Reproduce every row below verbatim, keeping each line unchanged.

------ Data extracts ------

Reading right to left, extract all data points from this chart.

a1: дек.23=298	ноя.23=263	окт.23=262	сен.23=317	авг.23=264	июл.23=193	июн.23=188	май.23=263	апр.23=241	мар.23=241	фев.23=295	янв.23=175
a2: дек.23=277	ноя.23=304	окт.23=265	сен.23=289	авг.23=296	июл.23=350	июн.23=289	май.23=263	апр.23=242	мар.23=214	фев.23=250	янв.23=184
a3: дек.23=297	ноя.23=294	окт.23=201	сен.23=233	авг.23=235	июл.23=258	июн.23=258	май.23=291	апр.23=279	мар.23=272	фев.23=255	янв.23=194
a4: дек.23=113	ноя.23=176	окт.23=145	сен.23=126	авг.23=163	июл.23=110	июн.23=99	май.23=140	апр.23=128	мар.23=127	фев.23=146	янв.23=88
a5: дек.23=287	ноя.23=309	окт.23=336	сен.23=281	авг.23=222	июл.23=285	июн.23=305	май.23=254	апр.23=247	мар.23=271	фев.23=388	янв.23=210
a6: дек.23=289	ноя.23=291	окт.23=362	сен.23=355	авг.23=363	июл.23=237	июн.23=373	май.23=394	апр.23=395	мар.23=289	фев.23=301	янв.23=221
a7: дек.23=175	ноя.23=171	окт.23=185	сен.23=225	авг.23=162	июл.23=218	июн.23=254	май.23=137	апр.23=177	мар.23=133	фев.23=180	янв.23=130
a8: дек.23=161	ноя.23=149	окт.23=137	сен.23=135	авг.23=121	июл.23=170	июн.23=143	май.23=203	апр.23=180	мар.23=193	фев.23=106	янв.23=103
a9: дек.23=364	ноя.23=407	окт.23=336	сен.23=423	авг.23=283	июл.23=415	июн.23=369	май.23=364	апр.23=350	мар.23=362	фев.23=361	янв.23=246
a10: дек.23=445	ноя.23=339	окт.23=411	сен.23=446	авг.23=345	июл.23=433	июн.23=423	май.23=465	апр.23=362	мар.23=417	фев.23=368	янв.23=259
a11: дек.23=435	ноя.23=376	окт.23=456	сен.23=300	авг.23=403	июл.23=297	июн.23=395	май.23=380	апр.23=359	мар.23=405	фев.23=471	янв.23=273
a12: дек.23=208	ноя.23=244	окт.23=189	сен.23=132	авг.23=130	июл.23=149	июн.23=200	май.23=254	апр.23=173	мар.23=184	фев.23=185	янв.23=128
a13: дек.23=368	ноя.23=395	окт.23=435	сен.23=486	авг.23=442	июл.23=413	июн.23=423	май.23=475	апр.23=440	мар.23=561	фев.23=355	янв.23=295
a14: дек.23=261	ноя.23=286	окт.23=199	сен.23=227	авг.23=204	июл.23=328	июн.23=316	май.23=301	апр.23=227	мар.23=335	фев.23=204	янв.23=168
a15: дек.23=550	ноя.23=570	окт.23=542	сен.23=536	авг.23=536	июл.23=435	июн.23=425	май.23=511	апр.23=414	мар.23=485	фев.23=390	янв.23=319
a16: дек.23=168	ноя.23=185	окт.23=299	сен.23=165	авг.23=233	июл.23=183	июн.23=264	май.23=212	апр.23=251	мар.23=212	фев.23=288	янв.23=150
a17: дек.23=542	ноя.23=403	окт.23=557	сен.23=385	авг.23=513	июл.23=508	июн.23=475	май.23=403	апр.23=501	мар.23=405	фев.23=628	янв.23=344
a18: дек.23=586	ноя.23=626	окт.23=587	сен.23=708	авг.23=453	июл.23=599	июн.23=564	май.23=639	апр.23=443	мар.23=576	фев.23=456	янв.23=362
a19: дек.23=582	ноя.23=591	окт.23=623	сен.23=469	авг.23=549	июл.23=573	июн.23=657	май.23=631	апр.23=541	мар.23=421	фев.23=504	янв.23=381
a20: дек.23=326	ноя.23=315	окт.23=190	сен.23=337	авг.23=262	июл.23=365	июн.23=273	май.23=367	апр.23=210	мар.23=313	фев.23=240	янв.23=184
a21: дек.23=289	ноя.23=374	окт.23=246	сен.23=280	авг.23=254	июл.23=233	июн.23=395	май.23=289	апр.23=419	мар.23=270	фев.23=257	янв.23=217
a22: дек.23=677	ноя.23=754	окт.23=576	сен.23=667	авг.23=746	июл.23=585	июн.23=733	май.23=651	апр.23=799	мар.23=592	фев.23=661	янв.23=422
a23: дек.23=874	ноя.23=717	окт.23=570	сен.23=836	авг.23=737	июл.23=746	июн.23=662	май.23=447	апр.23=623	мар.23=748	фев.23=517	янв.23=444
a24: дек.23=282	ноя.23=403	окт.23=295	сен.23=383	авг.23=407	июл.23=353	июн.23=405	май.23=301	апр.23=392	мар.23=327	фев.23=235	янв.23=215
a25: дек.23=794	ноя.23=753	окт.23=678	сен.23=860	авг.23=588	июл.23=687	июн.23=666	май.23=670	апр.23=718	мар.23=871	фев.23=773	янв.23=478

------

Answer area:
Reading right to left, extract all data points from this chart.

a1: дек.23=298	ноя.23=263	окт.23=262	сен.23=317	авг.23=264	июл.23=193	июн.23=188	май.23=263	апр.23=241	мар.23=241	фев.23=295	янв.23=175
a2: дек.23=277	ноя.23=304	окт.23=265	сен.23=289	авг.23=296	июл.23=350	июн.23=289	май.23=263	апр.23=242	мар.23=214	фев.23=250	янв.23=184
a3: дек.23=297	ноя.23=294	окт.23=201	сен.23=233	авг.23=235	июл.23=258	июн.23=258	май.23=291	апр.23=279	мар.23=272	фев.23=255	янв.23=194
a4: дек.23=113	ноя.23=176	окт.23=145	сен.23=126	авг.23=163	июл.23=110	июн.23=99	май.23=140	апр.23=128	мар.23=127	фев.23=146	янв.23=88
a5: дек.23=287	ноя.23=309	окт.23=336	сен.23=281	авг.23=222	июл.23=285	июн.23=305	май.23=254	апр.23=247	мар.23=271	фев.23=388	янв.23=210
a6: дек.23=289	ноя.23=291	окт.23=362	сен.23=355	авг.23=363	июл.23=237	июн.23=373	май.23=394	апр.23=395	мар.23=289	фев.23=301	янв.23=221
a7: дек.23=175	ноя.23=171	окт.23=185	сен.23=225	авг.23=162	июл.23=218	июн.23=254	май.23=137	апр.23=177	мар.23=133	фев.23=180	янв.23=130
a8: дек.23=161	ноя.23=149	окт.23=137	сен.23=135	авг.23=121	июл.23=170	июн.23=143	май.23=203	апр.23=180	мар.23=193	фев.23=106	янв.23=103
a9: дек.23=364	ноя.23=407	окт.23=336	сен.23=423	авг.23=283	июл.23=415	июн.23=369	май.23=364	апр.23=350	мар.23=362	фев.23=361	янв.23=246
a10: дек.23=445	ноя.23=339	окт.23=411	сен.23=446	авг.23=345	июл.23=433	июн.23=423	май.23=465	апр.23=362	мар.23=417	фев.23=368	янв.23=259
a11: дек.23=435	ноя.23=376	окт.23=456	сен.23=300	авг.23=403	июл.23=297	июн.23=395	май.23=380	апр.23=359	мар.23=405	фев.23=471	янв.23=273
a12: дек.23=208	ноя.23=244	окт.23=189	сен.23=132	авг.23=130	июл.23=149	июн.23=200	май.23=254	апр.23=173	мар.23=184	фев.23=185	янв.23=128
a13: дек.23=368	ноя.23=395	окт.23=435	сен.23=486	авг.23=442	июл.23=413	июн.23=423	май.23=475	апр.23=440	мар.23=561	фев.23=355	янв.23=295
a14: дек.23=261	ноя.23=286	окт.23=199	сен.23=227	авг.23=204	июл.23=328	июн.23=316	май.23=301	апр.23=227	мар.23=335	фев.23=204	янв.23=168
a15: дек.23=550	ноя.23=570	окт.23=542	сен.23=536	авг.23=536	июл.23=435	июн.23=425	май.23=511	апр.23=414	мар.23=485	фев.23=390	янв.23=319
a16: дек.23=168	ноя.23=185	окт.23=299	сен.23=165	авг.23=233	июл.23=183	июн.23=264	май.23=212	апр.23=251	мар.23=212	фев.23=288	янв.23=150
a17: дек.23=542	ноя.23=403	окт.23=557	сен.23=385	авг.23=513	июл.23=508	июн.23=475	май.23=403	апр.23=501	мар.23=405	фев.23=628	янв.23=344
a18: дек.23=586	ноя.23=626	окт.23=587	сен.23=708	авг.23=453	июл.23=599	июн.23=564	май.23=639	апр.23=443	мар.23=576	фев.23=456	янв.23=362
a19: дек.23=582	ноя.23=591	окт.23=623	сен.23=469	авг.23=549	июл.23=573	июн.23=657	май.23=631	апр.23=541	мар.23=421	фев.23=504	янв.23=381
a20: дек.23=326	ноя.23=315	окт.23=190	сен.23=337	авг.23=262	июл.23=365	июн.23=273	май.23=367	апр.23=210	мар.23=313	фев.23=240	янв.23=184
a21: дек.23=289	ноя.23=374	окт.23=246	сен.23=280	авг.23=254	июл.23=233	июн.23=395	май.23=289	апр.23=419	мар.23=270	фев.23=257	янв.23=217
a22: дек.23=677	ноя.23=754	окт.23=576	сен.23=667	авг.23=746	июл.23=585	июн.23=733	май.23=651	апр.23=799	мар.23=592	фев.23=661	янв.23=422
a23: дек.23=874	ноя.23=717	окт.23=570	сен.23=836	авг.23=737	июл.23=746	июн.23=662	май.23=447	апр.23=623	мар.23=748	фев.23=517	янв.23=444
a24: дек.23=282	ноя.23=403	окт.23=295	сен.23=383	авг.23=407	июл.23=353	июн.23=405	май.23=301	апр.23=392	мар.23=327	фев.23=235	янв.23=215
a25: дек.23=794	ноя.23=753	окт.23=678	сен.23=860	авг.23=588	июл.23=687	июн.23=666	май.23=670	апр.23=718	мар.23=871	фев.23=773	янв.23=478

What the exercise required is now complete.